Scott Sobie notes “I am extremely proud of our accomplishments during 2022 as an organically grown business that continues to deliver sustainable and reliable energy while generating among the best returns in North America. Our successful entry into the public markets represents a significant milestone in the progression of our business. We are excited about the record results delivered in 2022, and our results to date in 2023 have been exceptional. Our corporate netback8 in 2022 exceeded $36/boe and has continued in that range thus far in 2023 due to excellent operational execution and strong realized prices as a result of prudent hedging and natural gas marketing diversification. Prior to the most recent drop in oil prices, we added 7,000 bbl/d of new hedges for Q2 and Q3 2023 at US$75.28. Our Lower Montney lands remains 99% un-booked to date. Our recent 9-well 5-12 pad at North Karr has continued to deliver very strong production with nominal declines to date. A new 7-well pad at North Karr as well as a 7-well pad at Gold Creek are currently being completed and tied in. In 2023 we expect to generate significant cash flow per share growth and complete our infrastructure build-out, such that starting in 2024 we expect to generate substantial free cash flow.”

2022 Highlights:

  • The Company achieved record annual average production of 32,081 boe/d (43% liquids)1 for the year ended December 31, 2022. Liquids weighting increased to 43% from 39% in 2021 as the Company increased development in the Karr area. Annual average production increased 15% and oil production increased 40% over 2021.

  • Oil and gas revenue was $844.6 million and operating netback2 was $457.9 million or $39.10/boe for the year ended December 31, 2022, an increase of 146% from the same period of 2021.

  • Net cash from operating activities for the year ended December 31, 2022 was $371.4 million. Adjusted funds from operations3 was $423.5 million during the year ended December 31, 2022, which is a record level and an increase of 218% from the previous year.

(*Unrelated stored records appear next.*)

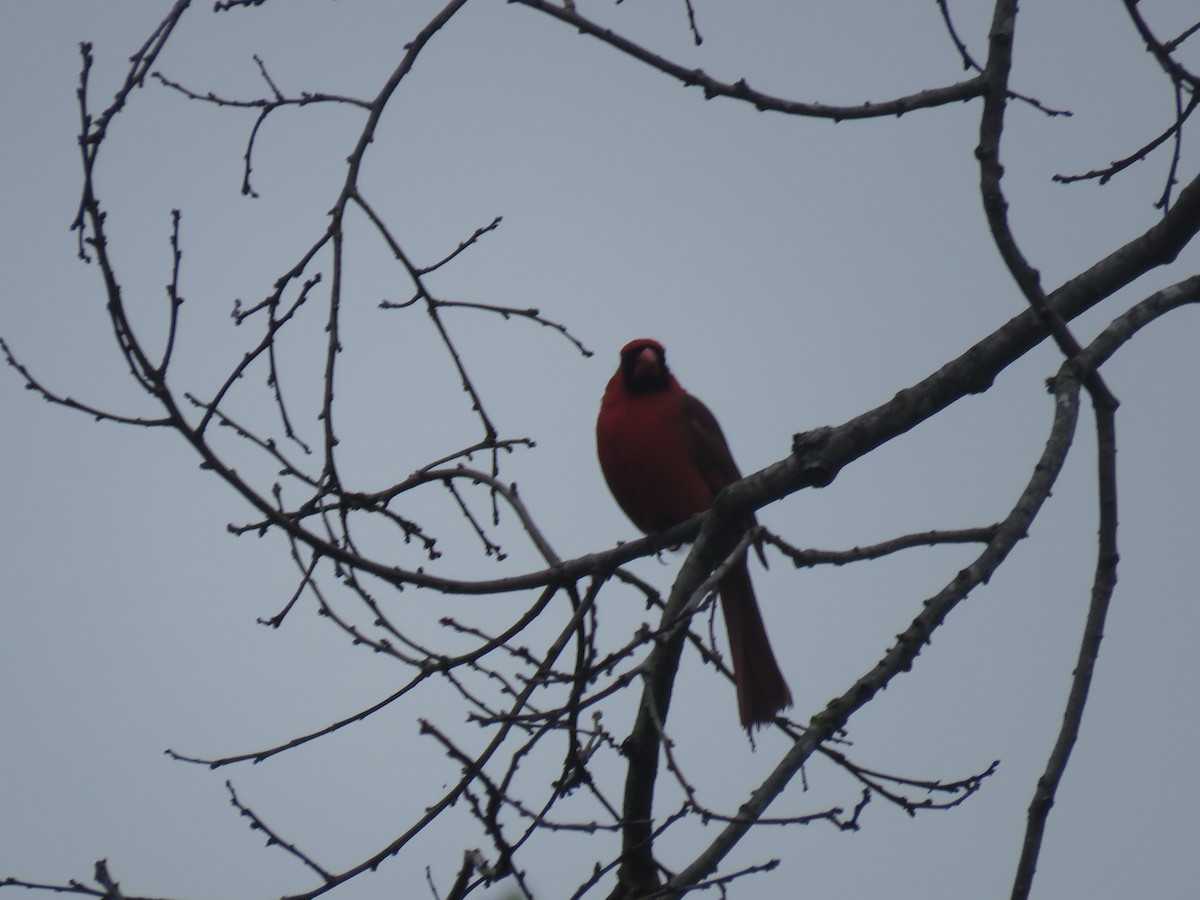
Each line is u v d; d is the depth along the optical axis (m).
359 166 8.14
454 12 8.23
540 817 6.87
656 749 8.19
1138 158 8.61
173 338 8.05
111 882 7.54
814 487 9.09
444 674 8.30
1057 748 6.47
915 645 6.45
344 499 8.50
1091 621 6.93
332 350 8.09
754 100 7.96
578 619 8.99
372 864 7.96
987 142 7.31
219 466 8.45
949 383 8.86
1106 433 7.27
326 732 8.53
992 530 7.35
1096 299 8.72
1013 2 7.46
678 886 6.14
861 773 7.45
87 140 7.54
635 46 8.01
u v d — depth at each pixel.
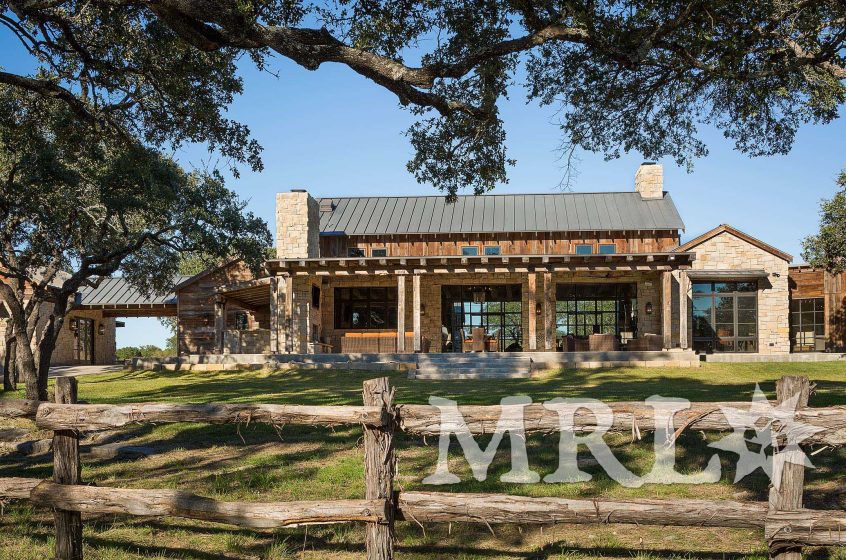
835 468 6.95
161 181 16.56
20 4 8.78
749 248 25.84
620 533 5.26
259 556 4.88
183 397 14.60
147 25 10.58
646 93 11.35
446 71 8.28
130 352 46.84
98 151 13.61
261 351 27.25
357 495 6.23
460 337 27.42
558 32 8.19
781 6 8.69
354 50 8.30
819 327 27.27
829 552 4.69
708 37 8.05
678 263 22.58
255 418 4.46
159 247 22.89
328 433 9.29
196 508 4.34
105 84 11.52
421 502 4.14
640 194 30.11
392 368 21.61
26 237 15.81
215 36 8.20
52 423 4.64
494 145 11.04
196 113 11.84
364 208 30.52
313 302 26.48
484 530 5.37
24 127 13.11
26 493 4.64
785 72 9.42
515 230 27.75
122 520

  • The Company reported record net profit of $225.1 million for the year ended December 31, 2022.

  • The Company realized the benefit of market diversification for its natural gas production, generating an average 2022 natural gas price of $7.84/Mcf, 46% above the 2022 average AECO 5A monthly index price of $5.36/Mcf. The Company has 25 MMcf/d of exposure to Malin gas pricing, which averaged $11.20/Mcf for the year ended December 31, 2022.

  • Net cash used in investing activities for the year ended December 31, 2022 was $368.2 million. Capital expenditures4 during the year ended December 31, 2022 were $383.9 million, inclusive of $74.0 million of infrastructure expansion capital. The exploration and development program included the drilling of 31.0 gross (29.1 net), completion of 26.0 gross (26.0 net), and on-stream of 34.0 gross (34.0 net) Montney light-oil wells.

  • Net cash from operating activities for the year ended December 31, 2022 was $371.4 million. In a year of significant production growth (up 15% year-over-year), during which the Company allocated substantial capital to Karr infrastructure expansion, the Company generated free funds flow5 of $39.5 million.

  • The Company exited 2022 with net debt6 of $291.6 million and a net debt to adjusted EBITDA ratio of 0.7 times7.

  • On September 26, 2022 the Company and DCRD announced a business combination that resulted in the formation of HEI which commenced trading on the Toronto Stock Exchange (“TSX”) and the Nasdaq Stock Market LLC (“Nasdaq”) on February 27, 2023. As at March 28, 2023, HEI had 90,927,765 Class A common shares issued and outstanding (96,779,752 fully diluted).